Gold Prices Bounce Back



By Chris Poindexter 
Foreign currencies rallied against the dollar sending commodity prices higher as the investment world can’t seem to decide whether Europe is headed for a breakup or China is in for a hard landing. 
Gold was up $11.40 to $1,591.68 and silver was up $0.15 to $27.11, with the silver/gold ratio at 58.7.
The euro clawed back some ground against the dollar, bringing commodities along for the ride.  Joining gold and silver to the upside were platinum, palladium, crude oil and copper as commodities rallied pretty much across the board. 

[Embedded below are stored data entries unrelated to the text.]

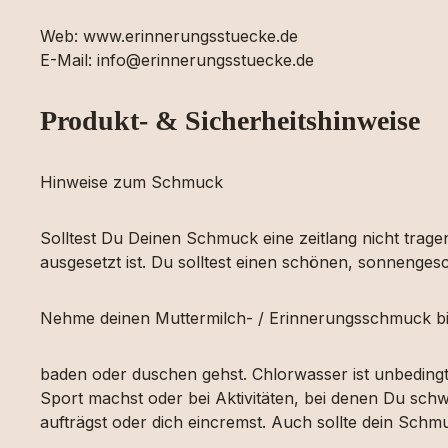
Web: www.erinnerungsstuecke.de
E-Mail: info@erinnerungsstuecke.de
Produkt- & Sicherheitshinweise
Hinweise zum Schmuck
Solltest Du Deinen Schmuck eine zeitlang nicht tragen
ausgesetzt ist. Du solltest einen schönen, sonnengesc
Nehme deinen Muttermilch- / Erinnerungsschmuck bi
baden oder duschen gehst. Chlorwasser ist unbeding
Sport machst oder bei Aktivitäten, bei denen Du schw
aufträgst oder dich eincremst. Auch sollte dein Sch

Trying to figure what moves markets on a daily basis is an exercise in frustration, but the good news is that gold prices are largely tracking with fundamentals. 
In that regard gold has been doing its job maintaining pricing relative to currency and actually beating the currency spreads on most days.  Demand for gold is holding up quite well.

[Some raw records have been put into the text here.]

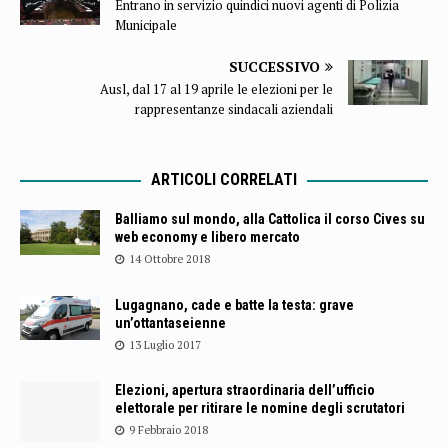
Entrano in servizio quindici nuovi agenti di Polizia
Municipale
SUCCESSIVO
Ausl, dal 17 al 19 aprile le elezioni per le
rappresentanze sindacali aziendali
ARTICOLI CORRELATI
Balliamo sul mondo, alla Cattolica il corso Cives su
web economy e libero mercato
14 Ottobre 2018
Lugagnano, cade e batte la testa: grave
un’ottantaseienne
13 Luglio 2017
Elezioni, apertura straordinaria dell’ufficio
elettorale per ritirare le nomine degli scrutatori
9 Febbraio 2018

Holding gold is your insurance for the gap between money and currency, terms many people conflate but are actually quite different.  What you use to buy a latte at the coffee shop, the paper notes in your wallet and the computer blips in your bank account, are currency.  Currency has no value other than what it derives from the full faith and credit of the government issuing the notes.  Some governments are worthy of more faith than others, the principle that drives currency exchange rates. 
Money is an entirely different concept that is grounded in intrinsic value.  The dollar used to be money when it was backed by physical gold, but since the 1970s it has become currency, fiat currency to be more specific.  Today the government can print money willy-nilly without any fidelity to a physical commodity, something we would call counterfeiting in any other context but the Fed calls it “fiscal policy” because that sounds better in a press release. 
By holding gold you are taking fiat currency and converting it to a hard asset with intrinsic value.  It is true you can’t go out and spend gold at the grocery store, but you can exchange it for virtually any currency on the planet and then go buy your groceries. 
That has been the case for gold and silver for the last 4,500 years, so it’s a good bet that the 10 to 15 percent of your wealth in precious metals will still hold value regardless of what happens to the world’s currencies.